ProcessingのサウンドライブラリEssまとめ

Processingは画像系がメインですが音声関係のライブラリもいくつか存在し、現在はKrister Olsson氏が開発したEssが主流っぽいです。

しかし(少なくとも私がダウンロードしたバージョンでは)Processing本体にはEssのExampleコードがあるにもかかわらず、Essのライブラリ本体は同梱されていません。
http://www.tree-axis.com/Ess/
ここからEss_r2.zipをダウンロード、解凍してprocessing/libraries以下に配置して下さい。

上記サイトはそっけない印象ですが、各クラスの解説や、ダウンロードできるドキュメント・サンプルコードはかなり充実しているので要チェックです。現在ソースコードはダウンロードできないですが、作者にメールしたところ、現在オープンソース化の準備を進めているところで、GPLかLGPLで出すそうです。

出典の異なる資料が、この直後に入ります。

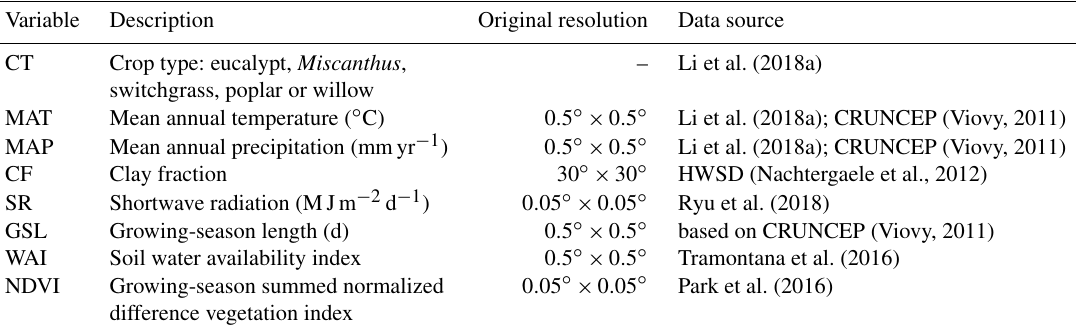
Table 1. Variables used in the upscaling of bioenergy crop yields.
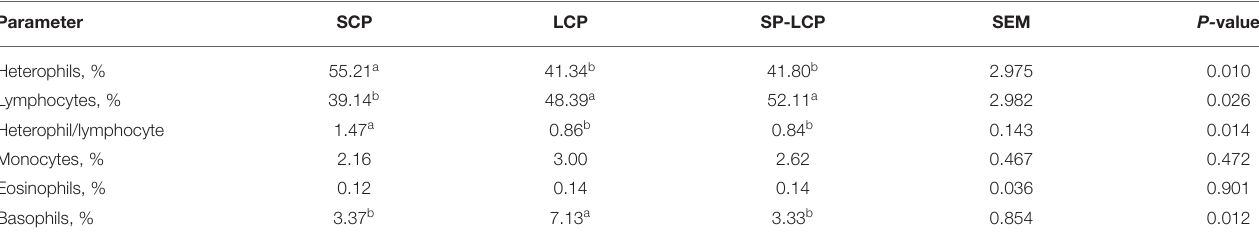
TABLE 3 | Effects of a standard corn/soy (SCP), low crude protein (LCP), and Spirulina included low crude protein diet (SP-LCP) on blood lymphocyte profiles of broilers on d 37. Parameter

・・・とはいえ「Essで何ができるのか」の情報がネット上に少ない気がするので、クラスごとに簡単にまとめました。

Ess

Essのエンジン。セットアップでstart()、終了時にstop()すればよいです

AudioChannel

ひとつのモノラル音声データを表します。音を作る時はこれに書き込めばよいです

AudioStream

ストリームにするときはこちら

AudioInput

オーディオ入力

AudioFile

音声ファイルを表します。ファイル名を指定した場合、dataディレクトリ以下を探すことに注意

AudioGenerator

いわゆるオシレータの親クラス。generate()メソッドでAudioChannelにデータを作成します。個々のサブクラスは波形を表します

Silence、PinkNoise、WhiteNoise、SawtoothWave、SineWave、SquareWave、TriangleWave

クラス名そのままですね

AudioFilter

エフェクターの親クラス。AudioChannelのデータに対する変換を行います。以下その子クラスです

Amplify

音量を変えます。一定率での変換なので、トレモロは出来ません。他のエフェクトにも共通して言えますが、LFOみたいなものは無いので、自分で作りこむ必要があるでしょう

Normalize、FadeIn、FadeOut

ノーマライズ、フェードイン、フェードアウト・・・音量変化のバリエーションですね

Envelope

ボリューム変化を自由に作成します。Envelopeは任意のデータソースに対してエンベロープを反映させるといったものではないので、ピッチやローパスフィルターと組み合わせることはできません

Reverse

逆回転

RateShift

ピッチの変化に応じテンポ(=再生時間)も変わる、つまり再生速度の上げ下げ

PitchShift

テンポを変化させずにピッチを変更する、ピッチシフト

TempoShift

ピッチを変化させずにテンポを変更する、ピッチシフトの逆。タイムストレッチという呼び方のほうがメジャーでしょう

LowPass、HighPass、BandPass、Notch、LowShelf、HighShelf

いわゆるフィルター。レゾナンスもあります

EQ

1バンドイコライザー。一度のエフェクトでは1箇所しか変換できないですが、繰り返して使えば問題ないですね

Reverb

シンプルなリバーブ。roomSize、predelay(リバーブが始まる前のずれ)、damp(リバーブの減衰速度)が指定できます。